Les actifs du gouvernement ne peuvent être niés. Les réformes institutionnelles, l'adoption d'une Nouvelle Constitution, la suppression du Sénat et du Conseil Economique et Social ainsi que l'organisation d'élections législatives anticipées, étaient souhaitées par les forces les plus représentatives de la nation. Toutefois, les finalités de toutes ces réformes envisagées avant, les élections présidentielles de l'an 2000 doivent être rappelées. Il s'agissait de faire un pas décisif vers la démocratisation de l'Assemblée Nationale, de débusquer tous les nids d'iniquité et de gabégie pour que le peuple se retrouve dans des institutions chargées de la représenter dans sa diversité, sans en payer le prix fort. Par un tour de passe - passe digne de l'Ancien Régime, les néo-coalisés de l'Alternance veulent, en oubliant ces finalités, faire opérer à notre pays un recul démocratique inacceptable en habillant l'ancien sénat d'oripeaux et en recréant une Assemblée Nationale monochrome assujettie à l'Exécutif ou, à défaut, une représentation nationale où les autres partis ne serviraient que de faire - valoir . Abdoulaye Wade, Président de la République, serait en même temps le mentor d'une assemblée forcément acquise à ses vues. La fonction du législatif, contrôler l'Exécutif et faire participer le peuple à la gestion de la Cité, serait alors pervertie.
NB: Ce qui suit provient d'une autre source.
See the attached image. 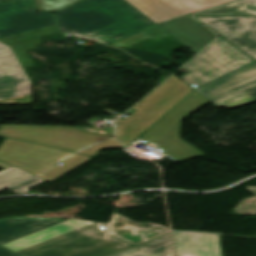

Retenons l'objection : une coalition de quarante (40) partis soutient le Président. Soit ! Mais, outre le fait qu'il faut sourire de la résurgence d'une forme de manipulation trop récente pour être oubliée, renvoyons les idéologues aux petits pieds qui tiennent ce discours à la (nouvelle) Constitution. Le député élu sur la liste Sopi, de quelque parti qu'il vienne, est assujetti, à moins de se libérer de son mandat, aux vues de la Coalition, c'est-à-dire à celles du P.D.S..

Si la liste SOPI sortait victorieuse des élections à venir, de gré ou de force, l'Assemblée Nationale serait sous le contrôle du Président de la République. Abdou Diouf l'avait réussi. Faudra-t-il assister à la renaissance d'une monarchie déguisée ?

C'est là où se situe le véritable enjeu des législatives. Le 29 Avril, deux conceptions de la démocratie vont s'affronter pour une vassalisation ou une autonomie de l'Assemblée Nationale. C'est pour faire triompher cette seconde " ligne " que l'AFP a mobilisé toutes ses forces, car nous sommes convaincus que l'avènement d'une démocratie participative, soucieuse des droits des minorités, garante de la pluralité ethnique, confessionnelle et idéologique est la seule voie de progrès que s'offre à notre pays. Le Sénégal ne peut s'offrir le luxe d'exorciser son passé après chaque changement de régime et mobiliser, périodiquement, d'énormes ressources pour faire l'inventaire de l'actif et du passif du gouvernement précédent.

Une Assemblée Nationale jouant pleinement son rôle dans une démocratie éclairée peut nous permettre d'éviter ces longues parenthèses préjudiciables à notre pays.